→ Task
Copy each line of the records below verbatim, in order, leaving the pictures out of your answer.

→ Input records
****************************************

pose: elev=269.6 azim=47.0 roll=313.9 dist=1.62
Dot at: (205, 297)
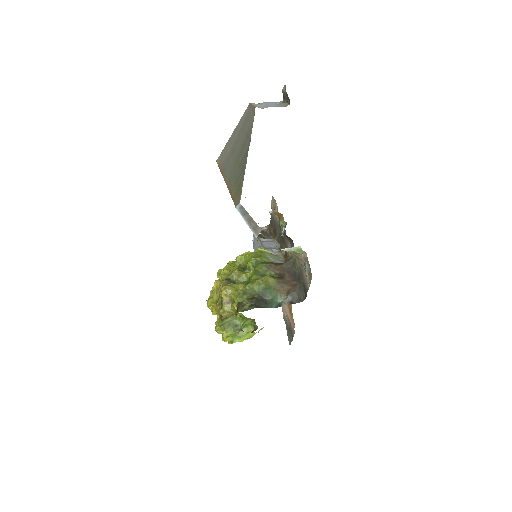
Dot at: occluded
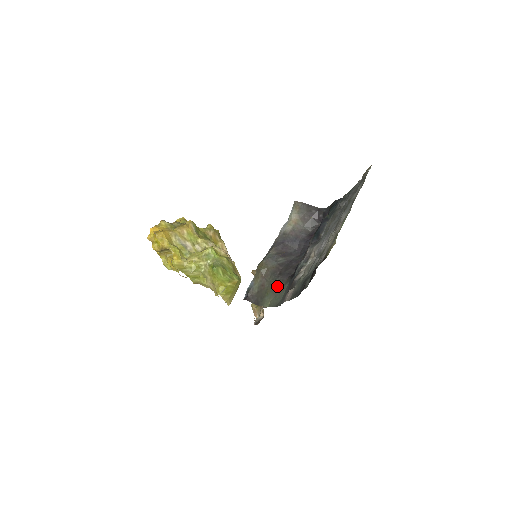
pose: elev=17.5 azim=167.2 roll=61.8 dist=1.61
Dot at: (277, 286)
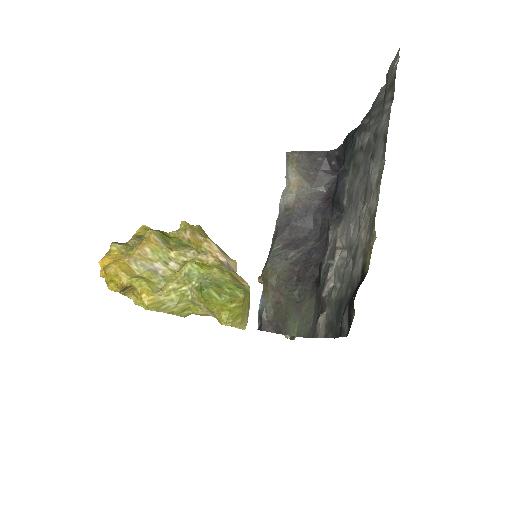
Dot at: (299, 302)
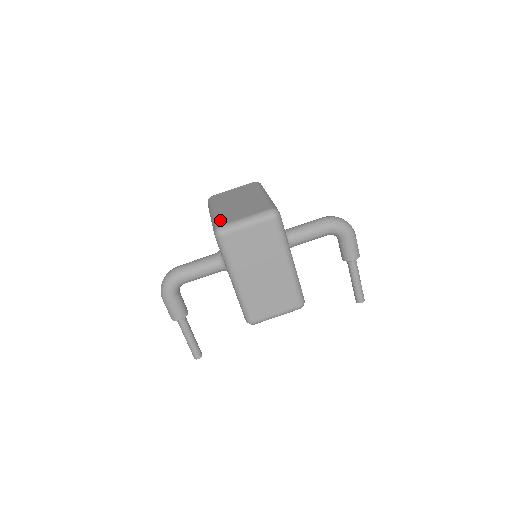
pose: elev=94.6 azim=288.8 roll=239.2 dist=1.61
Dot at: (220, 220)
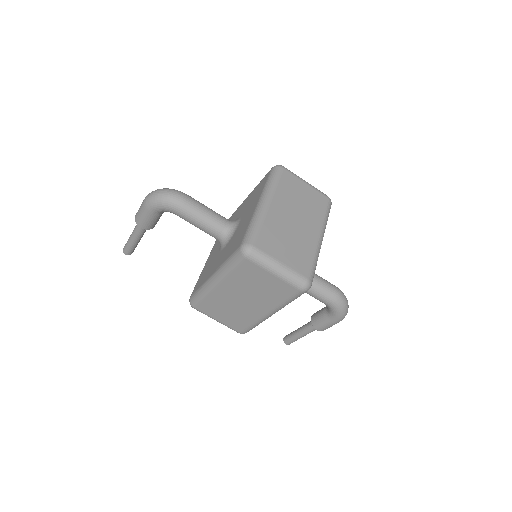
Dot at: (260, 235)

****************************************

→ Solution to this task
pose: elev=269.6 azim=47.0 roll=313.9 dist=1.62
Dot at: (205, 297)
Dot at: occluded
pose: elev=17.5 azim=167.2 roll=61.8 dist=1.61
Dot at: (277, 286)
Dot at: (299, 302)
pose: elev=94.6 azim=288.8 roll=239.2 dist=1.61
Dot at: (220, 220)
Dot at: (260, 235)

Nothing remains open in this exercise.